====== TEXTE FOURNI ======

Pour mettre en œuvre le plan convenu en avril à Washington, en vertu duquel les Canadiens vont remplacer les aviateurs de la USN, le quartier général du Service naval du Canada établit un plan de recrutement visant à ajouter 500 officiers et hommes à l’effectif de la MRC pour remplir des fonctions aériennes; les taux de rémunération habituels restent en vigueur, mais une prestation particulière pour les fonctions aériennes est prévue. Un décret canadien daté du 5 septembre 1918 autorise la nouvelle force à s’appeler Service aéronaval de la Marine royale du Canada (RCNAS), qui s’inspire de son pendant britannique, le Royal Naval Air Service. Les pilotes d’aéronefs recrutés par le RCNAS sont formés aux États-Unis, tandis que les pilotes de dirigeables suivent leur instruction en Angleterre. Au début de novembre 1918, 81 cadets se sont enrôlés et le RCNAS est bien établi; on prévoit qu’il formera une force de combat à part entière dès le printemps 1919.

====== FICHES PRÉSENTÉES ======

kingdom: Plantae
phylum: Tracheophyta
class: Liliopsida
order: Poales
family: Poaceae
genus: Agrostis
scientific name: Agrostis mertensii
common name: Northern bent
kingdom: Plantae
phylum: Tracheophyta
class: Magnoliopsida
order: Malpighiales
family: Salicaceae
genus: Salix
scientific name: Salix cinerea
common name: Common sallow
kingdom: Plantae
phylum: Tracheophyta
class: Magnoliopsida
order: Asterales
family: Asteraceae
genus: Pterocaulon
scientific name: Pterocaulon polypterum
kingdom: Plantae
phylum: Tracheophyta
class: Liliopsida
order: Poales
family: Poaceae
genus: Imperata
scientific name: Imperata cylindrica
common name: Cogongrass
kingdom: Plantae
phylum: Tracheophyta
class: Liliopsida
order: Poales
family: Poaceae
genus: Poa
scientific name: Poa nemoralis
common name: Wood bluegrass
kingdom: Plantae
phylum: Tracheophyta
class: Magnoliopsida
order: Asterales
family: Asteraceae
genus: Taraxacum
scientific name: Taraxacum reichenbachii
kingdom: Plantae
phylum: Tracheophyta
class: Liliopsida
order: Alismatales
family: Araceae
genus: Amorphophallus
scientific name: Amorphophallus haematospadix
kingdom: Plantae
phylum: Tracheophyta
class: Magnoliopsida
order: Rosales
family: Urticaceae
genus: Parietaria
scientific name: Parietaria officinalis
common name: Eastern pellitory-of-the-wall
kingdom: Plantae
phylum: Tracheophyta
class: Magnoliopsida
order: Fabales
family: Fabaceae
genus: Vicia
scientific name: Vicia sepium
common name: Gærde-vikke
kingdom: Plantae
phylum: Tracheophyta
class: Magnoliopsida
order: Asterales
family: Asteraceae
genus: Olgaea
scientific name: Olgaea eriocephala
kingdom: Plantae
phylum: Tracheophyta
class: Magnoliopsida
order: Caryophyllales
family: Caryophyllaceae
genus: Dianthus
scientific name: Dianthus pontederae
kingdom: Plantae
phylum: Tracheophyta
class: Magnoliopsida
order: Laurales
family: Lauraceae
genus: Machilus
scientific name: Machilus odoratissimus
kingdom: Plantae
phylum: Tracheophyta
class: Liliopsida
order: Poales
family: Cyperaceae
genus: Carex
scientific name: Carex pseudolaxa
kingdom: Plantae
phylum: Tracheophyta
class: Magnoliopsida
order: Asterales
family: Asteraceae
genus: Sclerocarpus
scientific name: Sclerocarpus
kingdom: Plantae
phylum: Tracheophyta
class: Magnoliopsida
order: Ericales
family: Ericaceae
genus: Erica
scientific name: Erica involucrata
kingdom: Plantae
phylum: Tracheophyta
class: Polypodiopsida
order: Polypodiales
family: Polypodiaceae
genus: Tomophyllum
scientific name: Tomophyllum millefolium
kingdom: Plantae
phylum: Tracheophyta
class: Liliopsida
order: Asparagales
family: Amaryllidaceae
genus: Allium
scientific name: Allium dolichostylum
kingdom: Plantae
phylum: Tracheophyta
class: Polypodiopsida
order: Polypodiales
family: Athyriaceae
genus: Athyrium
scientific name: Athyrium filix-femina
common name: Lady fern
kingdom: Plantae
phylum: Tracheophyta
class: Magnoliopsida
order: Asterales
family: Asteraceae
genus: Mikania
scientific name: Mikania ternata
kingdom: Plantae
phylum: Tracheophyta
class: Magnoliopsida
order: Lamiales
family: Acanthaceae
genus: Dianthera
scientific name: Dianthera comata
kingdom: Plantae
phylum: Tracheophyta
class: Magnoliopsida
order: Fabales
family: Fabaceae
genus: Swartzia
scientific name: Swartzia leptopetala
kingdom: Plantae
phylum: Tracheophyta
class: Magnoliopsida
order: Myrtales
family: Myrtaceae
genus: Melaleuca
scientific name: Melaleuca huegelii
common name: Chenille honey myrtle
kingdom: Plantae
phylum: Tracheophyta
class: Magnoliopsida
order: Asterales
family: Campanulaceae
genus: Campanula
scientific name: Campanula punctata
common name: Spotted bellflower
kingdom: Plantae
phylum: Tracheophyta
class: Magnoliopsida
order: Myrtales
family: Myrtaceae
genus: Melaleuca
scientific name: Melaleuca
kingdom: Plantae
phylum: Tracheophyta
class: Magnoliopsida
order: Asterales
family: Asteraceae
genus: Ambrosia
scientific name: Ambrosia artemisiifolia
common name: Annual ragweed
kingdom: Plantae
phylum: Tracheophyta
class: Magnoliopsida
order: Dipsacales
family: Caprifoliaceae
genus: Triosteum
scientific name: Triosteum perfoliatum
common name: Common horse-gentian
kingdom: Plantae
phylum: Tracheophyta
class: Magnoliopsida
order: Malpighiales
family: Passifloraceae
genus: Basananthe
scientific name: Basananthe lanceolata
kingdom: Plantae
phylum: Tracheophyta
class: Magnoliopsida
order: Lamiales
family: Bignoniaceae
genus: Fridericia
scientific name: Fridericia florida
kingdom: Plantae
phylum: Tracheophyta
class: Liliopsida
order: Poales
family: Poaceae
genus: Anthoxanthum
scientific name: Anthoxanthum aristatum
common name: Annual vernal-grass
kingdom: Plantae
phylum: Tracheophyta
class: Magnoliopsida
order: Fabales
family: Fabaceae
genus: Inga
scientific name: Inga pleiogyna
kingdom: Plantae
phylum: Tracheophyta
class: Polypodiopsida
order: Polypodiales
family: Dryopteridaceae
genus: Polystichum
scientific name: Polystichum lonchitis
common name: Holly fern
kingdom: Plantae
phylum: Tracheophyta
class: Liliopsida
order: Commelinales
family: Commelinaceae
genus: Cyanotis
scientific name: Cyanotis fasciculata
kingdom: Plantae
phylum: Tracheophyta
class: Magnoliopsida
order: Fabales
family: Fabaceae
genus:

======

Poursuivez le texte sur le Service aéronaval de la Marine royale du Canada à la suite de sa dernière phrase.

Au cours de la première semaine de septembre 1918, Dartmouth ne reçoit toujours pas de bombes. Cependant, la menace que représentent les sous-marins est si grave que les grenades sous-marines sont remplacées par des bombes, afin de pouvoir les larguer à la main sur les sous-marins ennemis. Le lieutenant Byrd met sur pied un détachement de six hydravions à coque HS-2L et de divers ballons cerfs-volants afin d’effectuer des patrouilles anti-sous-marines dans les voies d’approche du port de Halifax, ainsi qu’un deuxième détachement de six HS-2L à North Sydney. Lors de l’élaboration de la politique opérationnelle générale pour les patrouilles aériennes, on convient de ne pas faire de patrouilles régulières à Halifax ou à North Sydney, mais d’affecter deux hydravions aux opérations d’escorte et un hydravion aux fonctions de lutte anti-sous-marine d’urgence à chaque base. Sans perturber le déroulement du programme, on effectue autant de vols de patrouille supplémentaires que possible à chaque base aux endroits et aux moments les plus susceptibles de produire des résultats.

Les opérations commencent réellement dans la semaine du 7 septembre, au cours de laquelle sept vols d’escorte ainsi que dix patrouilles et autres vols ont lieu. Dès que les circonstances l’exigent, les appareils font des vols d’urgence et tous les convois jouissent d’une escorte sur une distance de 96,5 à 120,5 km jusqu’à la mer. En tout, 200 patrouilles et autres vols ont lieu pendant le déploiement de la USN, ce qui représente un total de 400 heures de vol.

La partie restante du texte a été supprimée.